# Weather website web scraping

## Overview

While a lot of local weather data is accessible on the internet, it is often sparse and not easily downloadable. 
Here we have a specific weather station, the data of which is only accesible day by day. In order to get it for a whole year or more, scraping seems to be the fastest solution.

## Implementation
We use the web-scraping library BeautifulSoup4, and lxml as a parser. 

In [2]:
from lxml import html
import requests
import bs4 as BeautifulSoup
import pandas as pd
from datetime import date

In [None]:
from suivi_meteo import functions

### Data structure
For each day the website offers a table with a timestamp (hourly step), its temperature and rainfall.

In [7]:
# Time span for which we collect data.
# Here for example one week
origin = pd.Timestamp('20230101')
enddate = pd.Timestamp('20230107')

In [None]:
# Pandas time range definition
dti = pd.date_range(origin, date.today(), freq="d")

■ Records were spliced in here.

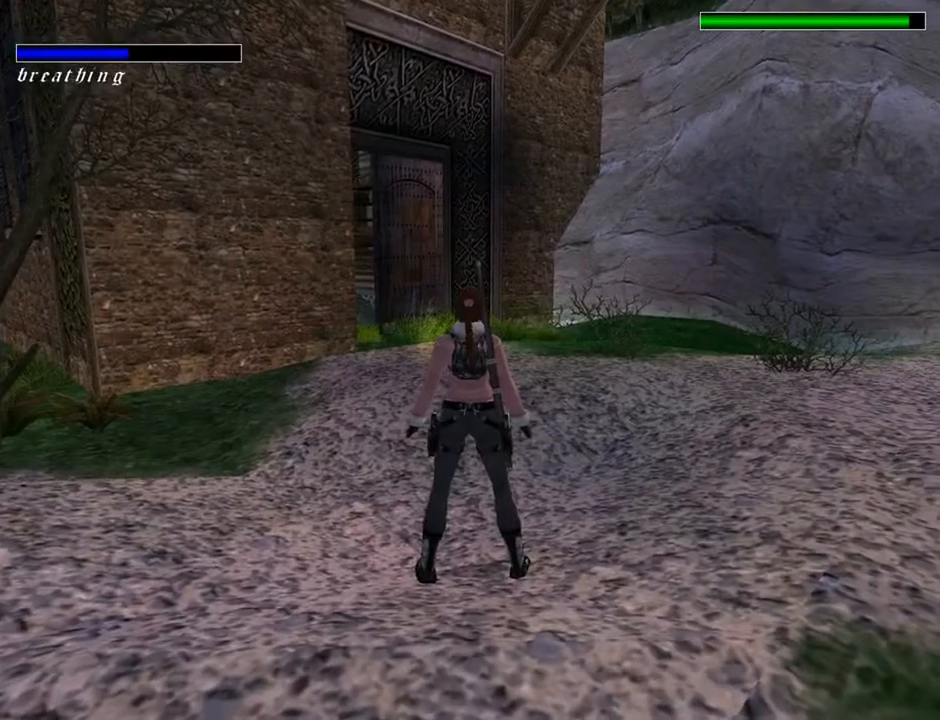
{"buttons": [], "left_stick": "center", "right_stick": "center", "events": []}
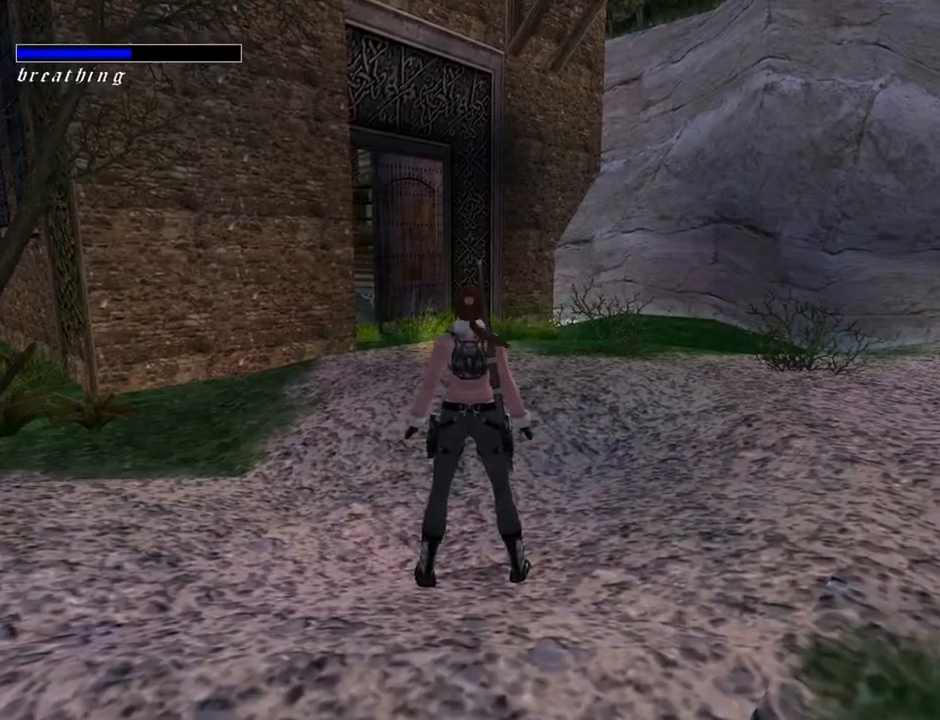
{"buttons": [], "left_stick": "center", "right_stick": "center", "events": []}
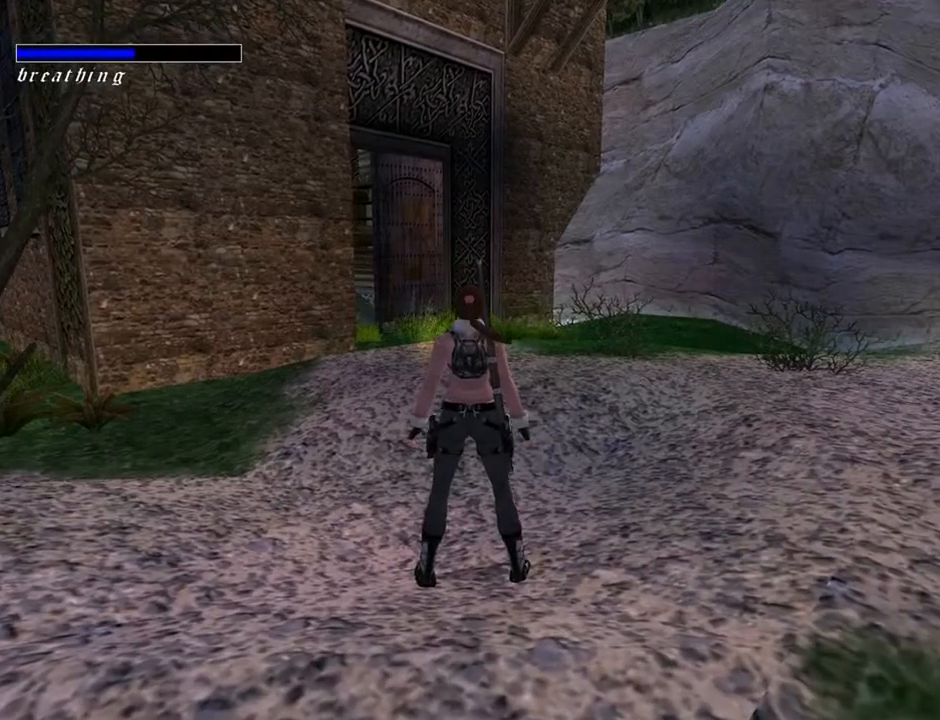
{"buttons": ["L3"], "left_stick": "center", "right_stick": "center", "events": [[433, "L3", "down"]]}
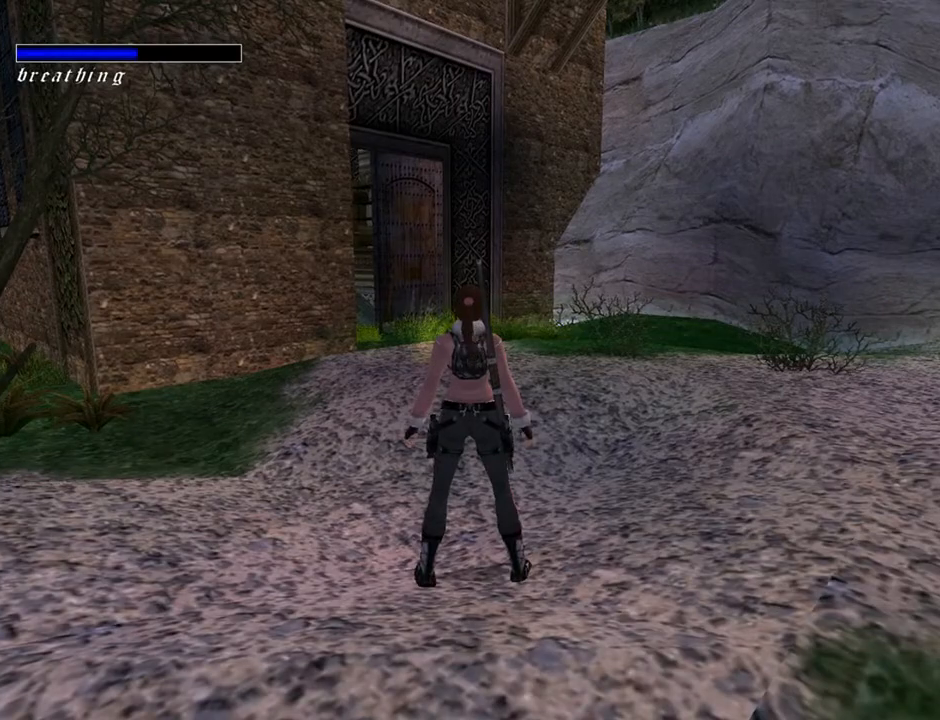
{"buttons": [], "left_stick": "center", "right_stick": "center", "events": [[67, "L3", "up"]]}
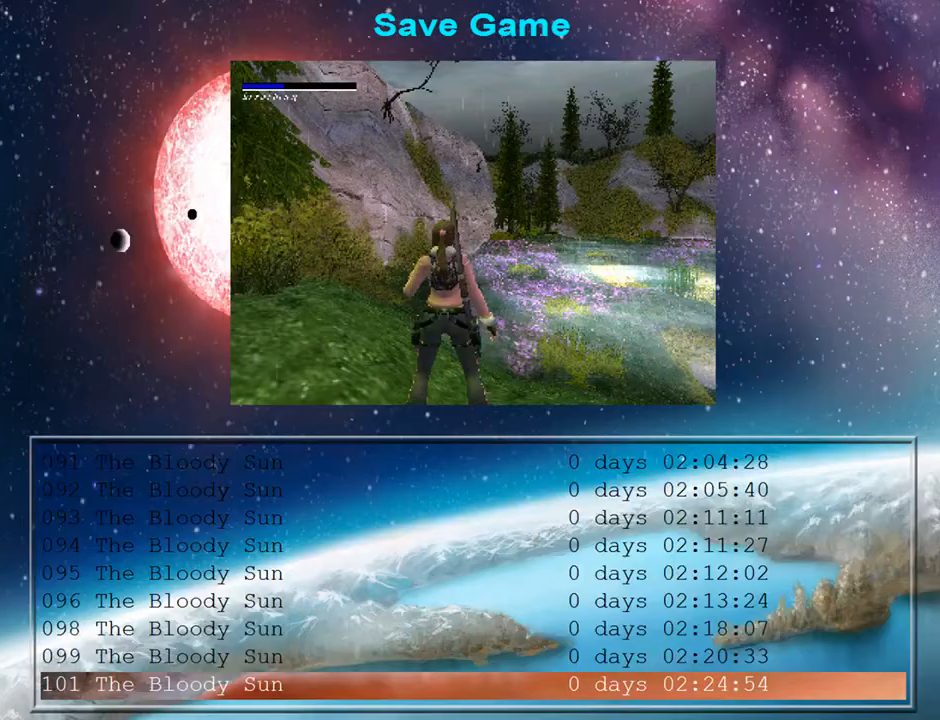
{"buttons": ["DPAD_UP"], "left_stick": "center", "right_stick": "center", "events": [[33, "CROSS", "down"], [167, "CROSS", "up"], [467, "DPAD_UP", "down"]]}
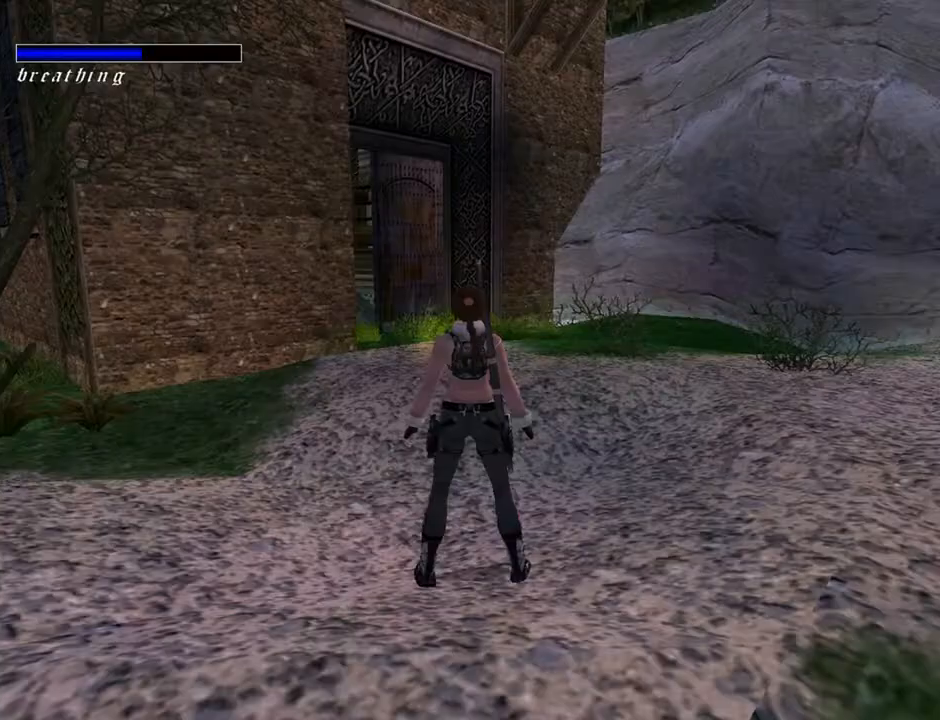
{"buttons": ["R2", "DPAD_UP"], "left_stick": "center", "right_stick": "center", "events": [[333, "R2", "down"]]}
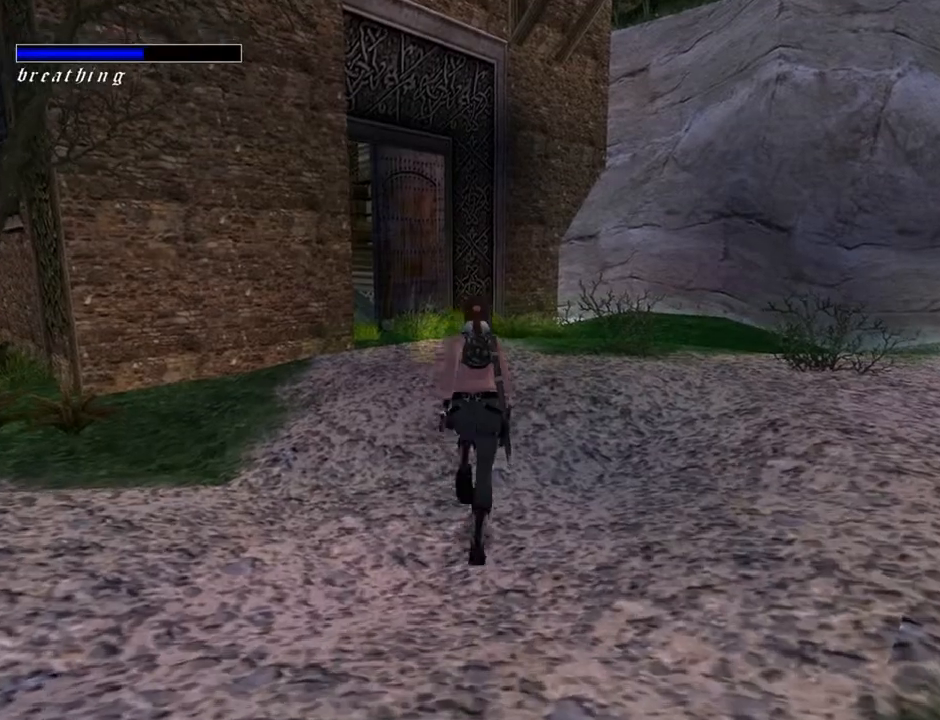
{"buttons": ["R2", "DPAD_UP"], "left_stick": "center", "right_stick": "center", "events": []}
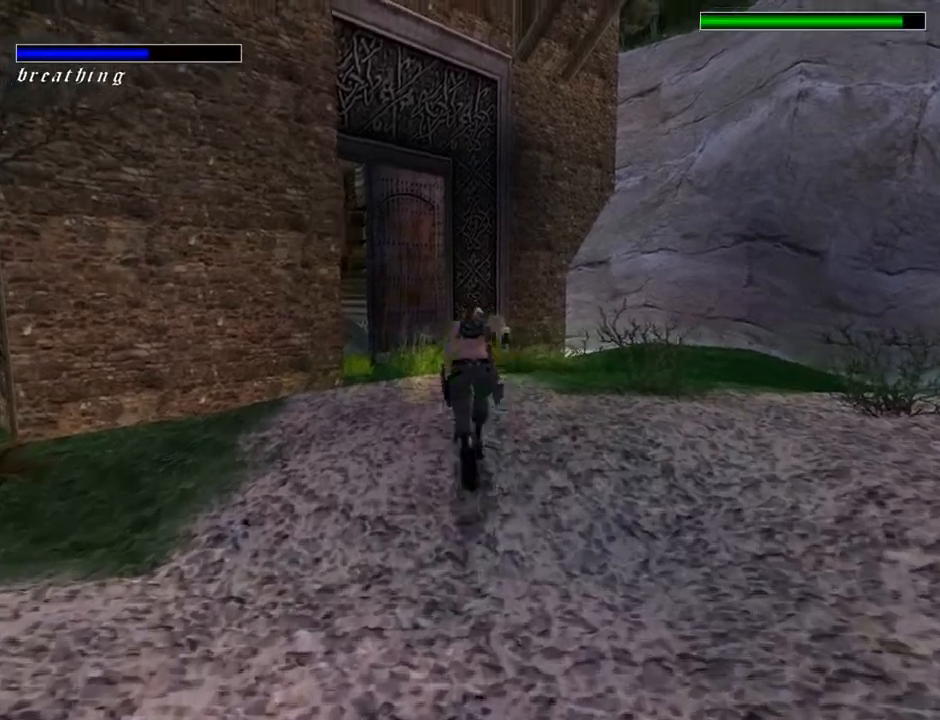
{"buttons": ["R2", "DPAD_UP", "DPAD_LEFT"], "left_stick": "center", "right_stick": "center", "events": [[300, "DPAD_LEFT", "down"]]}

# Output dataframe definition
output = pd.DataFrame({"time":[], "temperature":[], "precipitations":[]})

# 
for index in range(len(dti)):
    print(dti[index])
    url = functions.url_from_datetime(dti[index])
    soup = functions.soup_from_url(url)
    # Let's access the table 
    tablesoup = soup.find(string='locale').parent.parent.parent.parent
    uglydf = functions.dataframe_from_soup(tablesoup)
    df = functions.dataframe_cleanup(uglydf, dti[index])
    output = pd.concat([output, df],axis=0)

# Output conservation as csv
path = "../results/meteo_" + str(origin.year) + str(origin.month) + str(origin.day) + '_' + str(enddate.year)+str(origin.month)+str(origin.day)
output.to_csv(path)


### Caveat
It should be noted that this method is poorly replicable to other websites, and that the data cleaning function must be adaptated.